# Irwin Straitline



## Graybeard (Jun 3, 2018)

Any tips on rewinding the chalk line? The crank has a button that says push but it's really difficult to push it and turn the crank at the same time. The line spools out ok, just can't get it back in.

Almost embarrassed to ask but this is ridiculous. Heck at 74 pride is in the rear view mirror.


----------



## Nature Man (Jun 3, 2018)

Wonder if it is all gunked up inside? Any way to take it apart? It might be one of those things that it would save a lot of grief just to buy another one, if it is not an easy fix. Chuck

Reactions: Like 1 | Agree 3


----------



## Eric Rorabaugh (Jun 3, 2018)

I've had that trouble before. It had gotten a little moisture in it somehow. As Chuck said, take it apart and see. Not hard at all.


----------



## rocky1 (Jun 3, 2018)

Aside from the conclusion offered above... You didn't by chance overfill it with chalk did you? Have encountered that after filling with string out on an old chalk line. Have also seen a loop get wrapped around the axle on the spool, and cause that problem. And, frayed line can cause it.

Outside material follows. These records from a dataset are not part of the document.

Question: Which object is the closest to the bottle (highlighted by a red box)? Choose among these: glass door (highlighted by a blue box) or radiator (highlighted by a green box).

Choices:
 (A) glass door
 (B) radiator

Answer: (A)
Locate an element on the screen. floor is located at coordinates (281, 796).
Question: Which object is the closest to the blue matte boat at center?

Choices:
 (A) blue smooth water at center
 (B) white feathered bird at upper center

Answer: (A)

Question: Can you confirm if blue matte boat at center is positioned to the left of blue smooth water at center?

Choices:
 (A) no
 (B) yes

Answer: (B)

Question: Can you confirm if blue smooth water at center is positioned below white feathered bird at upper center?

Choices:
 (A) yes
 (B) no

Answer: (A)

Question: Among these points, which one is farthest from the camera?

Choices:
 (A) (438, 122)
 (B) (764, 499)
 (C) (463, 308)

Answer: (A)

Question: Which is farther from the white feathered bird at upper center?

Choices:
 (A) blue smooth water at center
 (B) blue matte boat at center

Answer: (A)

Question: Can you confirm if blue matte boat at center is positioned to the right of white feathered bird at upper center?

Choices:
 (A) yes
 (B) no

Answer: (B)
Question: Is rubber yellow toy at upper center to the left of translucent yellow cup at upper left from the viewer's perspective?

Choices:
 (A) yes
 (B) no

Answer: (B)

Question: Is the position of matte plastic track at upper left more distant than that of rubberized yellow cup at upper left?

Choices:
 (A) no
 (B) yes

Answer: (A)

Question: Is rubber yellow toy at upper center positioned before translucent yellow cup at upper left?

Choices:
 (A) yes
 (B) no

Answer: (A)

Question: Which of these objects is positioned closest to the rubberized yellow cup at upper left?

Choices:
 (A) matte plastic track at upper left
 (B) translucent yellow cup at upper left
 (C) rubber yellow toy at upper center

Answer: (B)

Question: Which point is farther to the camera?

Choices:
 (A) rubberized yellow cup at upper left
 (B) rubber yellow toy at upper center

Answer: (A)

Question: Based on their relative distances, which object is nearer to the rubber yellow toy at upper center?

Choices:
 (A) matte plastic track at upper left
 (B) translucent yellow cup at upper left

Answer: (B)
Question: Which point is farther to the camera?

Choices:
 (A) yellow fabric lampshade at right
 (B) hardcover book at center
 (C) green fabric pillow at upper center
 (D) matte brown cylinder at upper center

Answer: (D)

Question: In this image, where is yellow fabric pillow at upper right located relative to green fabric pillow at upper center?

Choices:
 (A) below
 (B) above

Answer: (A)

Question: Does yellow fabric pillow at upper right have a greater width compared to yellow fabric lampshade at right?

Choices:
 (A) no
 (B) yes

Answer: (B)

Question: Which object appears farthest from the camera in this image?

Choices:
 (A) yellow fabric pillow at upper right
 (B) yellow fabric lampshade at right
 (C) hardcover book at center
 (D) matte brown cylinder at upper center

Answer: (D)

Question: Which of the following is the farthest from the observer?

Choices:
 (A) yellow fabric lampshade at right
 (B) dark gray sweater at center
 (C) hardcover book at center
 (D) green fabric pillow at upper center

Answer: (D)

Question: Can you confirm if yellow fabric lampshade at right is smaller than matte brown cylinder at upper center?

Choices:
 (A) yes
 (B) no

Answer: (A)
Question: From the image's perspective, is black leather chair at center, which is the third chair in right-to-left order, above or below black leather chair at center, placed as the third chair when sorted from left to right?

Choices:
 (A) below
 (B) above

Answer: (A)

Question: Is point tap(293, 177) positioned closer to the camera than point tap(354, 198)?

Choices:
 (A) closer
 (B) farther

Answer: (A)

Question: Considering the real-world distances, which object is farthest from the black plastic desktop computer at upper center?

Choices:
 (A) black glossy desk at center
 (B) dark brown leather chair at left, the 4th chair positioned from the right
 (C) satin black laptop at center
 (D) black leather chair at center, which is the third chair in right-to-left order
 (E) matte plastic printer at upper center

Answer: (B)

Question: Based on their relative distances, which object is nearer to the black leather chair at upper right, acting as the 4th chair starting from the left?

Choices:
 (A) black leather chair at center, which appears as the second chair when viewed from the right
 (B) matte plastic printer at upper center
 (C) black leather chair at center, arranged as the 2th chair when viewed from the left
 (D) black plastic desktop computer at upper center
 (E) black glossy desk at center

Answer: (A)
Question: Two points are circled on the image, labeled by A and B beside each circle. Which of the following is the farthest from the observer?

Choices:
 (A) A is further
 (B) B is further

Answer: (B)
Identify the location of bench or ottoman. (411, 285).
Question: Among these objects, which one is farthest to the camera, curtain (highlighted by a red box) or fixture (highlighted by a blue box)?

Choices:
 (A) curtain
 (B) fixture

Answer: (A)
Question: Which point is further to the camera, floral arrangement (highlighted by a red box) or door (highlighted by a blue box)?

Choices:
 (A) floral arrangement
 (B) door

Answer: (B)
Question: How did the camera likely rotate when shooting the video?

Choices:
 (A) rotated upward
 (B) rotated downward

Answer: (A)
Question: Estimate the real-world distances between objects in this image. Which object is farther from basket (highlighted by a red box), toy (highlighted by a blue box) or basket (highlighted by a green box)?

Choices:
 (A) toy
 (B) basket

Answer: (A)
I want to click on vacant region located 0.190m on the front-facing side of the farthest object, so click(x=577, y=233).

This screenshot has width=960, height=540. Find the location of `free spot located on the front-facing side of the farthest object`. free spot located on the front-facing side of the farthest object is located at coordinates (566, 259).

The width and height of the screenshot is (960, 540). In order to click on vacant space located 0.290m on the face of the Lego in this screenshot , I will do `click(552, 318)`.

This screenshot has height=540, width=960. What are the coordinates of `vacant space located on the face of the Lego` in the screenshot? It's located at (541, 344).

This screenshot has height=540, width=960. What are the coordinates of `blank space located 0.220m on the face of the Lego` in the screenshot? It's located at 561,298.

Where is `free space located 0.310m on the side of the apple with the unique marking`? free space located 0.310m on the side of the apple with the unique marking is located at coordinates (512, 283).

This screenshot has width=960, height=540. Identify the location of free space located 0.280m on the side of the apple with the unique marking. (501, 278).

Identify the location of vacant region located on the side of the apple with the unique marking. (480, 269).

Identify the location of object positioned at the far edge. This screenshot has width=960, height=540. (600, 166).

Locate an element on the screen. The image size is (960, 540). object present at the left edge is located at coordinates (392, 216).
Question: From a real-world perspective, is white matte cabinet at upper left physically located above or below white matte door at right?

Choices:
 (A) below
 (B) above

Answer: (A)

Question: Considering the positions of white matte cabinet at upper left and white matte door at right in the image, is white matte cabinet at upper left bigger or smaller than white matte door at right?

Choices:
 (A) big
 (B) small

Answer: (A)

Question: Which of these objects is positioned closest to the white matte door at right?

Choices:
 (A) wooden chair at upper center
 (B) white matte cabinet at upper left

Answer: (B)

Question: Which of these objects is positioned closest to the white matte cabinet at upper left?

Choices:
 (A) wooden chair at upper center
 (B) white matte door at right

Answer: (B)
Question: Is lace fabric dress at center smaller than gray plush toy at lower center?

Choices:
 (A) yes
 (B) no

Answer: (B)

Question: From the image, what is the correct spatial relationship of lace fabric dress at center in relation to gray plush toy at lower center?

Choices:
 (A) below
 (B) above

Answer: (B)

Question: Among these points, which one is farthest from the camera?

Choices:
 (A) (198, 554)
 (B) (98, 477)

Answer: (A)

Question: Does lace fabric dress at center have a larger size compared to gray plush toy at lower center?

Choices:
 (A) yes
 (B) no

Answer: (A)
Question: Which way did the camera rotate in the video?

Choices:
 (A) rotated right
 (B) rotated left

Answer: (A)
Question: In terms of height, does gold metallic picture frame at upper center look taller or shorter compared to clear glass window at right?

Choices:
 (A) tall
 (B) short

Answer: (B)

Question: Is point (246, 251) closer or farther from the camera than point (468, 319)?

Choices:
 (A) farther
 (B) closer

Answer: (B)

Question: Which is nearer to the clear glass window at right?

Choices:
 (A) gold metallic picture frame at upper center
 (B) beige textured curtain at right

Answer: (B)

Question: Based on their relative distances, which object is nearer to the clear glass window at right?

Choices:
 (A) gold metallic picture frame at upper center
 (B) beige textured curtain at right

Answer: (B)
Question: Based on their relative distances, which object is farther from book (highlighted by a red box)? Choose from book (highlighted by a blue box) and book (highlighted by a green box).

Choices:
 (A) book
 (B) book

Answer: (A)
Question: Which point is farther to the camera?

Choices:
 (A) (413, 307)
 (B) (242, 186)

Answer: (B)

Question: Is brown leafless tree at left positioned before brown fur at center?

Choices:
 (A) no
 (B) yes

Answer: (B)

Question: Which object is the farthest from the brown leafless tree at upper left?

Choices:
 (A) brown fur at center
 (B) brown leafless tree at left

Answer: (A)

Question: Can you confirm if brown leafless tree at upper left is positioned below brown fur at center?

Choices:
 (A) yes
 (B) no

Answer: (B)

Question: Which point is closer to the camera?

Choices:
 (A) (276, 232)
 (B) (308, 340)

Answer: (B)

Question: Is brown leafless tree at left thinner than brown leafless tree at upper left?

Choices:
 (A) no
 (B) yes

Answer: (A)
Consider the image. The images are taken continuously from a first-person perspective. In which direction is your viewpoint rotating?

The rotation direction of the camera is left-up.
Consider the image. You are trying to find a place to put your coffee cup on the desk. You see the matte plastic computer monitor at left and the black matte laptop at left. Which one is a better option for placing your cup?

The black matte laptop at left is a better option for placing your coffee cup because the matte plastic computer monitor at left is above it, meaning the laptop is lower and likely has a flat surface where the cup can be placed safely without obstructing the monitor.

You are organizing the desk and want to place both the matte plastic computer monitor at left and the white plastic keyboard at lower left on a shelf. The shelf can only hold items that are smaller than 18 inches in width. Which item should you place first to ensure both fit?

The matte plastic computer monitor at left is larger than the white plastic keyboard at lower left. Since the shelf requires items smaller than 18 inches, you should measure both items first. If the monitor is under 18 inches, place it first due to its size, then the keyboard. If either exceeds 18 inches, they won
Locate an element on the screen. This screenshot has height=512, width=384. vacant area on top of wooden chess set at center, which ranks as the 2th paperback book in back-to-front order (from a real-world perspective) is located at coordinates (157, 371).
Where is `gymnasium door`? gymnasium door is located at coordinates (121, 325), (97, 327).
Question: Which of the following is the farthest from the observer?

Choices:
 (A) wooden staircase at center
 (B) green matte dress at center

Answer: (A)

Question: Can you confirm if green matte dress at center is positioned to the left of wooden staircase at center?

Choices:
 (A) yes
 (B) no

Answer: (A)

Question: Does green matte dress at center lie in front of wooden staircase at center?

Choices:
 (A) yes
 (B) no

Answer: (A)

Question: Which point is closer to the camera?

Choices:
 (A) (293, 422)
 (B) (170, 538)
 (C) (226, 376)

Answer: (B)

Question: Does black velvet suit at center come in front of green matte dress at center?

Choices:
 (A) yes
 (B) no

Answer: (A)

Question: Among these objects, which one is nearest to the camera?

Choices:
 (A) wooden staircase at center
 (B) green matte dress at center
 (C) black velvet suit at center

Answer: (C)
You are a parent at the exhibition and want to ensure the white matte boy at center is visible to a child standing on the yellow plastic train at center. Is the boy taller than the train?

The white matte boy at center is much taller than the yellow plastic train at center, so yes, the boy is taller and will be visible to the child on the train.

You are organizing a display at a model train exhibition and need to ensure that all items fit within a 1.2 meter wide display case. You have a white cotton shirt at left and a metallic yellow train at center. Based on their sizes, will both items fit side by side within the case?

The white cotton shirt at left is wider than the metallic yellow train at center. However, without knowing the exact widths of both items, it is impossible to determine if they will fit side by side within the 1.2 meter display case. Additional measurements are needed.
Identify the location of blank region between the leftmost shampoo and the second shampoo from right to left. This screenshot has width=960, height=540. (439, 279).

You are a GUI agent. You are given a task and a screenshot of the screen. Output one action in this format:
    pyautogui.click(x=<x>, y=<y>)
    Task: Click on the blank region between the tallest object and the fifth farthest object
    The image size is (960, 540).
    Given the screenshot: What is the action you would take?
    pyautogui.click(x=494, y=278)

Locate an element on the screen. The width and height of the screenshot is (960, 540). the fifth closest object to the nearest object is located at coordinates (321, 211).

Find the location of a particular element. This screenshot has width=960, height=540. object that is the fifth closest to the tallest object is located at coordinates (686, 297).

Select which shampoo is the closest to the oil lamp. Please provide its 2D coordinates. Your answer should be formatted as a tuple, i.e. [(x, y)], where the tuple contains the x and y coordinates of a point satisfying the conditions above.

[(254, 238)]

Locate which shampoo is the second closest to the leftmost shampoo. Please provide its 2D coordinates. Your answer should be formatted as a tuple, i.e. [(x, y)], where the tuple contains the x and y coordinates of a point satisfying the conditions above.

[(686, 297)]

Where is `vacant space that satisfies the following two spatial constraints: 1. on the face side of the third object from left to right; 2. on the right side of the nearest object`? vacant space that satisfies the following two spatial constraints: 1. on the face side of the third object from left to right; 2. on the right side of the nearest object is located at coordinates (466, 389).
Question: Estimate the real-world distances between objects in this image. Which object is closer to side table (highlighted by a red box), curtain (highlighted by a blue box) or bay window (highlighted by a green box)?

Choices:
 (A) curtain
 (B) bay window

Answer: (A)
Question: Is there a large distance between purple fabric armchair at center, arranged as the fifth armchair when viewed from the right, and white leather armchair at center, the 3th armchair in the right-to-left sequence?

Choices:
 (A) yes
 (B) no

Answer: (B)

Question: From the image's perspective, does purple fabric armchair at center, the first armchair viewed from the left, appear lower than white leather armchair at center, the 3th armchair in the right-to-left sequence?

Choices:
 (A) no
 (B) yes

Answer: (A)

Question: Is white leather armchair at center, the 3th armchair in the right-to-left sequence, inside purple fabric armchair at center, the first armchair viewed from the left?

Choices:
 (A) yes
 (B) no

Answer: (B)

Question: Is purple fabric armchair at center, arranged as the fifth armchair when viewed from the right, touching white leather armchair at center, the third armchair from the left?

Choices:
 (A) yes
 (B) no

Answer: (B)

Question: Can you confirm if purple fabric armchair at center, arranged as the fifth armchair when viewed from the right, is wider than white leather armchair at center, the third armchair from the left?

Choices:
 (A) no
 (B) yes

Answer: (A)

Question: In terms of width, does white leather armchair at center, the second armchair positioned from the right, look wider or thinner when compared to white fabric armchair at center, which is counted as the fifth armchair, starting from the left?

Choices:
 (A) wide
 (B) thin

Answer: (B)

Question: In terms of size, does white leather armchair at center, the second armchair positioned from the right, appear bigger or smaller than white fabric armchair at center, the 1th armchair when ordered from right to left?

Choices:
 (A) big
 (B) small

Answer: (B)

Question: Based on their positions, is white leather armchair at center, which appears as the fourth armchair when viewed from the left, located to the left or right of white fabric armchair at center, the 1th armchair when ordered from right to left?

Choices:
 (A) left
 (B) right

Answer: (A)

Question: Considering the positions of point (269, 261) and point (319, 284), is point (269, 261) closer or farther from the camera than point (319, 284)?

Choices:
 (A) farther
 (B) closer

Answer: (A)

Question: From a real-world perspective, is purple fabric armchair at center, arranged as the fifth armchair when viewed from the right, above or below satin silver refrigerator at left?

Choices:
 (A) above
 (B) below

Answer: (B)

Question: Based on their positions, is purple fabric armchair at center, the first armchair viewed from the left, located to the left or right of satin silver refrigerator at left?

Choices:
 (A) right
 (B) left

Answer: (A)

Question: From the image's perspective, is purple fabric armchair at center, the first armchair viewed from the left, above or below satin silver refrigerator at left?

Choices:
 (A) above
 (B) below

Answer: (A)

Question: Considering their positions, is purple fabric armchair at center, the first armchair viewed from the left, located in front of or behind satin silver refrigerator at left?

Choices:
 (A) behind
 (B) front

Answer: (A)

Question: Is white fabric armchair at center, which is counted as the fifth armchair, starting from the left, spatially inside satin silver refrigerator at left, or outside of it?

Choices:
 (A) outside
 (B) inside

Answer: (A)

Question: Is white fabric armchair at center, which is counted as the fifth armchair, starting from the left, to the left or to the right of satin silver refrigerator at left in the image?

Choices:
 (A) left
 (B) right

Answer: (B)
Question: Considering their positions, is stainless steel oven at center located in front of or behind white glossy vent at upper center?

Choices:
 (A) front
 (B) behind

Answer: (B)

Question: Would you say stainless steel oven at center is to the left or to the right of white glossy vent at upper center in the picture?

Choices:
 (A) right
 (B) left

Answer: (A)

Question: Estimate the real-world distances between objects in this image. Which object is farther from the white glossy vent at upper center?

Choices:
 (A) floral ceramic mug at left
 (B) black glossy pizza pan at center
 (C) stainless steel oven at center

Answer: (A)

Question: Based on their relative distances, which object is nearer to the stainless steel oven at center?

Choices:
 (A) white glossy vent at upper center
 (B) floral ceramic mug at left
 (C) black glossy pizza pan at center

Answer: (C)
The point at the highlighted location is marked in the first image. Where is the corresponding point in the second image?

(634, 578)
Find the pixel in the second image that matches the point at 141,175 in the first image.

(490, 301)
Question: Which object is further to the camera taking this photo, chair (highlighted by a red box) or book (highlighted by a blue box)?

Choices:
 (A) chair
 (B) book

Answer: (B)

Kinda messy taking them apart, best to dump it before you take it apart, and take it apart outside to avoid a mess in the shop. But yeah, they come apart and clean up pretty easy. And, that usually fixes the issue.


----------



## Graybeard (Jun 3, 2018)

Thanks, It can't be rocket science.

Reactions: Agree 1


----------



## woodtickgreg (Jun 3, 2018)

What color is the chalk? Because your fingers and hands are soon to be that color!

Reactions: Agree 1 | Funny 2


----------



## rocky1 (Jun 3, 2018)

Rubber gloves help, but it washes off pretty easy, good morning project before the gnats and skeeters get wound up!

Reactions: Agree 1


----------



## Nathan W (Jul 15, 2018)

If you haven’t replaced this yet, the button is not what you are thinking. Push the button to unwind the spool. By doing this, the crank is disabled. No need to push while winding it in. I hope this helps. 
Nate


----------